-- Task requirements --
1. Retype the part of the ARP thread from "Wireshark - ARP" down to "address dont exsit.".
2. In one to three sentences, explain why the reply in the ARP thread thinks devices are sending ARP requests for 169.254 addresses.

-- Document excerpt --
Wireshark - ARP requests for devices outside subnet
I have had a huntch that something isn't right with my network switching, the activity LEDS are to much in unison not behaving like a switch that is routing data (the expect random flashing of activity.) It feels similar to that of a network that is flooded with broadcast traffic, similar to the way Spanning Tree protocol makes switches behave. So I flashed up Wireshark on one of my file server and took a 30second snippet of traffic. The Logs are full of ARP broadcast requests, (address resolution protocols) fairly unusal to see this in an enviroment that has DNS Servers but that ARP requests are all asking for who has 169.254.xxx.xxx address and the network subnet is 172.16.xxx.xxx. And to my knowlage these 169.254 address dont exsit.
There isn't just afew of these, were talking in the region of 1000 in 30 seconds (we only have 350 devices on the network.) They are all originating from various different devices on the network so isn't a rogue device pouring out all these request.
169.254.0.0/16 is the link-local subnet used for automatic IP address allocations (APIPA in microsoft-speak).
My guess is that some hosts on your 172.16.xx.xx subnet have lost/expired their IP addresses and are unable to get a new one via DHCP for some reason (DHCP server down?). They have switched to automatic address allocation which means they randomly pick an address in the 169.254.0.0/16 range then probe to check whether it's already in use. The probes are the ARP packets you're seeing. RFC 3927 - Dynamic Configuration of IPv4 Link-Local Addresses explains this in detail.
First port of call: check that you have working DHCP on that subnet.

-- Extracted entries --
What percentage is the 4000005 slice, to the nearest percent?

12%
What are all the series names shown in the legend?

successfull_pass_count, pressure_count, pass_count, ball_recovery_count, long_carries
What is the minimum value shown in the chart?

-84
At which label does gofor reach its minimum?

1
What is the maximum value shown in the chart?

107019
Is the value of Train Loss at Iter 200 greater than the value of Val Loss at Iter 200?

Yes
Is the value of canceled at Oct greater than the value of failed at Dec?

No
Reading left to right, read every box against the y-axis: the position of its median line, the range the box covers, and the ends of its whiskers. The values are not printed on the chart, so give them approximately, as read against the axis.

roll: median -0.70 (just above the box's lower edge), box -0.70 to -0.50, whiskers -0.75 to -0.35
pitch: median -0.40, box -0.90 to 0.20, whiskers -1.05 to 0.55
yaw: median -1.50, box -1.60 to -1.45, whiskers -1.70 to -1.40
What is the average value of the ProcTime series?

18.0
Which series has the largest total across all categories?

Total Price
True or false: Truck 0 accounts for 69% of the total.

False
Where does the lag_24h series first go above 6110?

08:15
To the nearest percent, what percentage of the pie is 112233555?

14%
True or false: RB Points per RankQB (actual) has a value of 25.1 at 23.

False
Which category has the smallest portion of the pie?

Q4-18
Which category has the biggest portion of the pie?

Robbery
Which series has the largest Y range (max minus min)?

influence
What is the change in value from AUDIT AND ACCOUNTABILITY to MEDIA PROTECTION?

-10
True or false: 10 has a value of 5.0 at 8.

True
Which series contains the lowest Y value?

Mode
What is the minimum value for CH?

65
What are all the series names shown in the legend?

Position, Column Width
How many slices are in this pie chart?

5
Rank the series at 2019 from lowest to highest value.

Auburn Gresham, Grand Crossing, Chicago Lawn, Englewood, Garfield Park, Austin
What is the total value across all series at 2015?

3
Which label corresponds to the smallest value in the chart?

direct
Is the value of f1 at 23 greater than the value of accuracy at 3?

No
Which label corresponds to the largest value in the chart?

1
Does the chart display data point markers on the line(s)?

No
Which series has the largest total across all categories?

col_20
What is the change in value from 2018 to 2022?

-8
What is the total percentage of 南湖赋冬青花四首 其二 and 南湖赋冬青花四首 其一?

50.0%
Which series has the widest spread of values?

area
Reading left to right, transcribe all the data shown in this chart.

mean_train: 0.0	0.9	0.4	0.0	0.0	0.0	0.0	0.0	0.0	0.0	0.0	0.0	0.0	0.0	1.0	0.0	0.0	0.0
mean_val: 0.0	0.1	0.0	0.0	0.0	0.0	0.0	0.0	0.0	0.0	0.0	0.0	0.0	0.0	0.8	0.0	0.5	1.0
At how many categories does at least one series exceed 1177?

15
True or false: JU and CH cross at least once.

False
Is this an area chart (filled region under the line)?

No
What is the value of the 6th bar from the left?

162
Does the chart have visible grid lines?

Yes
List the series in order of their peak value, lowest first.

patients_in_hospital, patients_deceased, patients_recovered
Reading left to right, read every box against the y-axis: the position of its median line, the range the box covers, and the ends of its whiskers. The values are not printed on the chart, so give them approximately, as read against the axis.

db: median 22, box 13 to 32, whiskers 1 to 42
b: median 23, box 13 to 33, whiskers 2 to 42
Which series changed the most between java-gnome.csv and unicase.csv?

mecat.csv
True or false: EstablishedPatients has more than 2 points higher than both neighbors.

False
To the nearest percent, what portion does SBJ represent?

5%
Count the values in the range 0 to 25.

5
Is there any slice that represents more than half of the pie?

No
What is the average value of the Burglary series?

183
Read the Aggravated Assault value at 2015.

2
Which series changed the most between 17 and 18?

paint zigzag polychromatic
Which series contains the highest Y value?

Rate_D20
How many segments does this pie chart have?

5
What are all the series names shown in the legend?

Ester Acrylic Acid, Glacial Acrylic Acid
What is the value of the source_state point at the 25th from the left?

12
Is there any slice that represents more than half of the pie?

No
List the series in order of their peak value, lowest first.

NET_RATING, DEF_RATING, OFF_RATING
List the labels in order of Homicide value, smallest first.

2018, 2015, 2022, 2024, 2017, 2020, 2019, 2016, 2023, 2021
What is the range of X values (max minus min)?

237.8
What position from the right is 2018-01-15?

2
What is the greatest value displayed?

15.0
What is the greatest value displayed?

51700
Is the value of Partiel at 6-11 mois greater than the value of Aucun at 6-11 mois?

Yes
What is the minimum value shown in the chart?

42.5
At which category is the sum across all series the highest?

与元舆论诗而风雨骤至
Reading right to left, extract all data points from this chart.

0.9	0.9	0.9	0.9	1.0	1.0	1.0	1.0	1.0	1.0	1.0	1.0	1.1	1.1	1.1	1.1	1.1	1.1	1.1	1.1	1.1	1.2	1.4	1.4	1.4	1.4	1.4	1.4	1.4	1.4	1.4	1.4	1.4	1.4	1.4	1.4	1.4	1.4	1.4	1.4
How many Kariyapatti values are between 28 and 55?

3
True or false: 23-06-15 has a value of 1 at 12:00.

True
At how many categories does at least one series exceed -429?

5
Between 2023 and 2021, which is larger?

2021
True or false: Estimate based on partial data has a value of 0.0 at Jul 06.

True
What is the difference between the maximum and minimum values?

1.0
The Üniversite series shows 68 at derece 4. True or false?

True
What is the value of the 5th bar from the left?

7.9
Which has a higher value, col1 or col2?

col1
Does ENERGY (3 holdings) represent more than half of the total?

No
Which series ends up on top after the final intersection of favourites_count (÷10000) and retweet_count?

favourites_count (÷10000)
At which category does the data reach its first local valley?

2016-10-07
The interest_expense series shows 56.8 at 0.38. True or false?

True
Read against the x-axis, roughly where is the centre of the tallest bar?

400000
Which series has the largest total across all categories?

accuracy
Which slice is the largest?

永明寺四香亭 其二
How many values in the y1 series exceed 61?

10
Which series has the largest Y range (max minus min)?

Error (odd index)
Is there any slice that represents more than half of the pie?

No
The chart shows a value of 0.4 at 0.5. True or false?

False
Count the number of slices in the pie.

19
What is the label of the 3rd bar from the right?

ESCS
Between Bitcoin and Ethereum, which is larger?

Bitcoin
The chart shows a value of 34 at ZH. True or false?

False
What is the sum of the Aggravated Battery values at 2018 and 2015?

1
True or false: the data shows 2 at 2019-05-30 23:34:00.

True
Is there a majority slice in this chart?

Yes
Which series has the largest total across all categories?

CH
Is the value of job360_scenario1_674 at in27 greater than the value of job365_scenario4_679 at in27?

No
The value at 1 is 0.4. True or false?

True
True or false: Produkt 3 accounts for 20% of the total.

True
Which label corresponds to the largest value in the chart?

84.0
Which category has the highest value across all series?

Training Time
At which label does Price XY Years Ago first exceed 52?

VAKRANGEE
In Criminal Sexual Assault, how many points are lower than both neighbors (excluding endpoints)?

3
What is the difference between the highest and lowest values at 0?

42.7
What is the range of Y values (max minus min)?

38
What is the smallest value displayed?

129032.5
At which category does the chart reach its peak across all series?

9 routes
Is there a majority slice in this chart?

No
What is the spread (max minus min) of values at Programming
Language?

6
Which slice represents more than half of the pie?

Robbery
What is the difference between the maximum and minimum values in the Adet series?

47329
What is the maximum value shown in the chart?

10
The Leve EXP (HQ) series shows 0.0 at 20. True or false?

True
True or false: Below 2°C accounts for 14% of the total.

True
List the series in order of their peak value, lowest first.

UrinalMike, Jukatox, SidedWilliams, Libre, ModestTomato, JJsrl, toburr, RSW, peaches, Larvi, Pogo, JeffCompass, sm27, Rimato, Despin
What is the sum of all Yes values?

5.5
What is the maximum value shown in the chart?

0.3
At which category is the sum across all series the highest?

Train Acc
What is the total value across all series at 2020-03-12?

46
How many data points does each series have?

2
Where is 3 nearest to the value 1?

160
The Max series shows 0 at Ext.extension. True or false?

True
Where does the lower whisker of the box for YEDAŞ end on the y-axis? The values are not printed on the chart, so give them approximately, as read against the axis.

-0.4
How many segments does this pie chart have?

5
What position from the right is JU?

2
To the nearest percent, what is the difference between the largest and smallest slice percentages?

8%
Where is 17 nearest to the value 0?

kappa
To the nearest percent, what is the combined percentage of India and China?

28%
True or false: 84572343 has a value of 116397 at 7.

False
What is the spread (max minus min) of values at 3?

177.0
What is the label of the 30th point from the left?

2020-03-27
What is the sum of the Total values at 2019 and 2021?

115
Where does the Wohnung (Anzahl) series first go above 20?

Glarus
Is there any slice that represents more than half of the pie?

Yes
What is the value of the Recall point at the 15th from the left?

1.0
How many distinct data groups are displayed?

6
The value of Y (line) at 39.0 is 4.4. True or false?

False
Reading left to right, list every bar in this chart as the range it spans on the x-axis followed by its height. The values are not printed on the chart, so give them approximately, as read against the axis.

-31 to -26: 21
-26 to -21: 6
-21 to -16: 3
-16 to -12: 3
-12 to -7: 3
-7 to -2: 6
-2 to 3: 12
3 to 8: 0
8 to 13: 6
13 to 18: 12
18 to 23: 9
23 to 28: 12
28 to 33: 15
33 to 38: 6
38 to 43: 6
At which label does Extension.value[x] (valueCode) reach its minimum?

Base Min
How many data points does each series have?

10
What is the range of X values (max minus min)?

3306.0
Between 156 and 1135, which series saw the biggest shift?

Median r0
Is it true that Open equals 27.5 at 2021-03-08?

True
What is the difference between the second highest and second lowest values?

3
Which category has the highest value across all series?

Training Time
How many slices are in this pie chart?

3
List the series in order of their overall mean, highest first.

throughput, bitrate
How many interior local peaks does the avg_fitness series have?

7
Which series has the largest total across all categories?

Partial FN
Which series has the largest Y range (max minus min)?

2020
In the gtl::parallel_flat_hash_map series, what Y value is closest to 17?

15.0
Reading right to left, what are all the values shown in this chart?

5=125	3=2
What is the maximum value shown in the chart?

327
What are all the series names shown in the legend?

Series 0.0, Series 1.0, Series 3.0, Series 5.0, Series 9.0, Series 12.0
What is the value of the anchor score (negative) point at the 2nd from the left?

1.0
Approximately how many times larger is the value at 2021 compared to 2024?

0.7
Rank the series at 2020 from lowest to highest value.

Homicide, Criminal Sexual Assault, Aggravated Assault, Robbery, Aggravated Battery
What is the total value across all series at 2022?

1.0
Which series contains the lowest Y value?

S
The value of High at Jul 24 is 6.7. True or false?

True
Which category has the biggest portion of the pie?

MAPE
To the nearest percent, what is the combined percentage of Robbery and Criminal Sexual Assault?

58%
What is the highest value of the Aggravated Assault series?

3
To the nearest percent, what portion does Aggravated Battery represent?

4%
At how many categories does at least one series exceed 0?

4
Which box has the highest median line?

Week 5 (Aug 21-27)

-- Answers to each task --
1.
Wireshark - ARP requests for devices outside subnet
I have had a huntch that something isn't right with my network switching, the activity LEDS are to much in unison not behaving like a switch that is routing data (the expect random flashing of activity.) It feels similar to that of a network that is flooded with broadcast traffic, similar to the way Spanning Tree protocol makes switches behave. So I flashed up Wireshark on one of my file server and took a 30second snippet of traffic. The Logs are full of ARP broadcast requests, (address resolution protocols) fairly unusal to see this in an enviroment that has DNS Servers but that ARP requests are all asking for who has 169.254.xxx.xxx address and the network subnet is 172.16.xxx.xxx. And to my knowlage these 169.254 address dont exsit.

2. The reply guesses that some hosts on the 172.16 subnet lost or expired their IP addresses and couldn't get new ones through DHCP. So they switched to automatic address allocation. They randomly pick an address in the 169.254.0.0/16 range and send ARP probes to check whether it's already in use, and those probes are the ARP packets being seen.